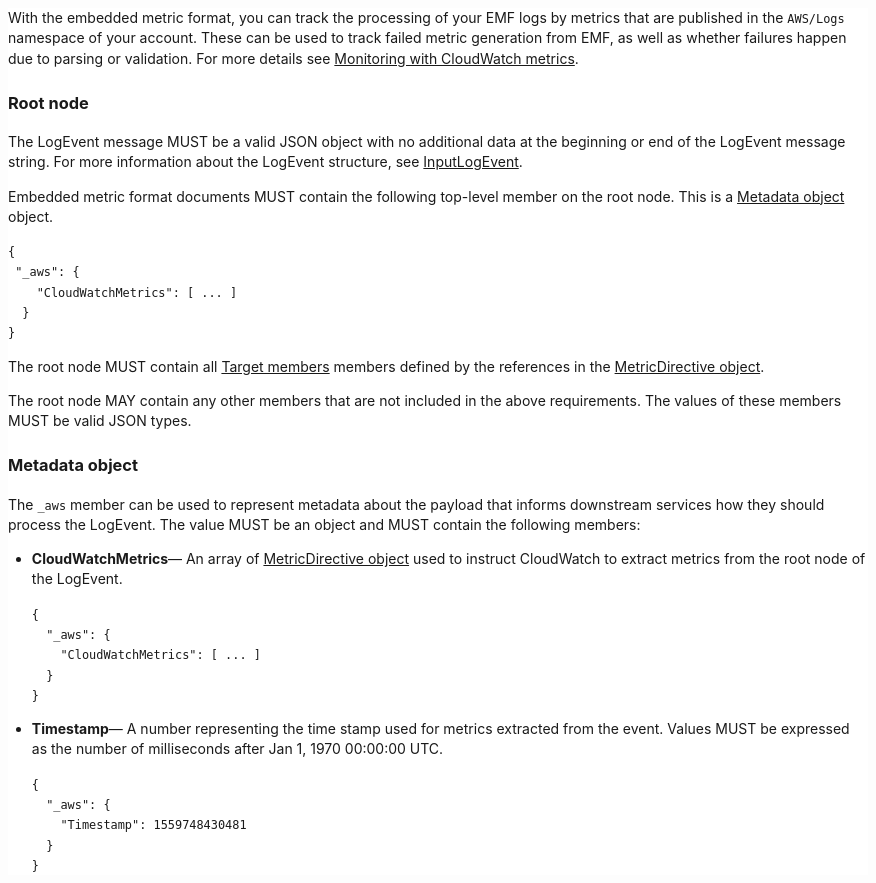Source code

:  With the embedded metric format, you can track the processing of your EMF logs by metrics that are published in the `AWS/Logs` namespace of your account\. These can be used to track failed metric generation from EMF, as well as whether failures happen due to parsing or validation\. For more details see [Monitoring with CloudWatch metrics](https://docs.aws.amazon.com/AmazonCloudWatch/latest/logs/CloudWatch-Logs-Monitoring-CloudWatch-Metrics.html)\. 

### Root node<a name="CloudWatch_Embedded_Metric_Format_Specification_structure_root"></a>

The LogEvent message MUST be a valid JSON object with no additional data at the beginning or end of the LogEvent message string\. For more information about the LogEvent structure, see [InputLogEvent](https://docs.aws.amazon.com/AmazonCloudWatchLogs/latest/APIReference/API_InputLogEvent.html)\. 

Embedded metric format documents MUST contain the following top\-level member on the root node\. This is a [Metadata object](#CloudWatch_Embedded_Metric_Format_Specification_structure_metadata) object\. 

```
{
 "_aws": {
    "CloudWatchMetrics": [ ... ]
  }
}
```

The root node MUST contain all [Target members](#CloudWatch_Embedded_Metric_Format_Specification_structure_target) members defined by the references in the [MetricDirective object](#CloudWatch_Embedded_Metric_Format_Specification_structure_metricdirective)\.

The root node MAY contain any other members that are not included in the above requirements\. The values of these members MUST be valid JSON types\.

### Metadata object<a name="CloudWatch_Embedded_Metric_Format_Specification_structure_metadata"></a>

The `_aws` member can be used to represent metadata about the payload that informs downstream services how they should process the LogEvent\. The value MUST be an object and MUST contain the following members: 
+ **CloudWatchMetrics**— An array of [MetricDirective object](#CloudWatch_Embedded_Metric_Format_Specification_structure_metricdirective) used to instruct CloudWatch to extract metrics from the root node of the LogEvent\.

  ```
  {
    "_aws": {
      "CloudWatchMetrics": [ ... ]
    }
  }
  ```
+ **Timestamp**— A number representing the time stamp used for metrics extracted from the event\. Values MUST be expressed as the number of milliseconds after Jan 1, 1970 00:00:00 UTC\.

  ```
  {
    "_aws": {
      "Timestamp": 1559748430481
    }
  }
  ```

----------------------------------------

| What is expected |
Retype the entries verbatim and drop the pictures.

| Solution for this problem |
Source code

:  With the embedded metric format, you can track the processing of your EMF logs by metrics that are published in the `AWS/Logs` namespace of your account\. These can be used to track failed metric generation from EMF, as well as whether failures happen due to parsing or validation\. For more details see [Monitoring with CloudWatch metrics](https://docs.aws.amazon.com/AmazonCloudWatch/latest/logs/CloudWatch-Logs-Monitoring-CloudWatch-Metrics.html)\. 

### Root node<a name="CloudWatch_Embedded_Metric_Format_Specification_structure_root"></a>

The LogEvent message MUST be a valid JSON object with no additional data at the beginning or end of the LogEvent message string\. For more information about the LogEvent structure, see [InputLogEvent](https://docs.aws.amazon.com/AmazonCloudWatchLogs/latest/APIReference/API_InputLogEvent.html)\. 

Embedded metric format documents MUST contain the following top\-level member on the root node\. This is a [Metadata object](#CloudWatch_Embedded_Metric_Format_Specification_structure_metadata) object\. 

```
{
 "_aws": {
    "CloudWatchMetrics": [ ... ]
  }
}
```

The root node MUST contain all [Target members](#CloudWatch_Embedded_Metric_Format_Specification_structure_target) members defined by the references in the [MetricDirective object](#CloudWatch_Embedded_Metric_Format_Specification_structure_metricdirective)\.

The root node MAY contain any other members that are not included in the above requirements\. The values of these members MUST be valid JSON types\.

### Metadata object<a name="CloudWatch_Embedded_Metric_Format_Specification_structure_metadata"></a>

The `_aws` member can be used to represent metadata about the payload that informs downstream services how they should process the LogEvent\. The value MUST be an object and MUST contain the following members: 
+ **CloudWatchMetrics**— An array of [MetricDirective object](#CloudWatch_Embedded_Metric_Format_Specification_structure_metricdirective) used to instruct CloudWatch to extract metrics from the root node of the LogEvent\.

  ```
  {
    "_aws": {
      "CloudWatchMetrics": [ ... ]
    }
  }
  ```
+ **Timestamp**— A number representing the time stamp used for metrics extracted from the event\. Values MUST be expressed as the number of milliseconds after Jan 1, 1970 00:00:00 UTC\.

  ```
  {
    "_aws": {
      "Timestamp": 1559748430481
    }
  }
  ```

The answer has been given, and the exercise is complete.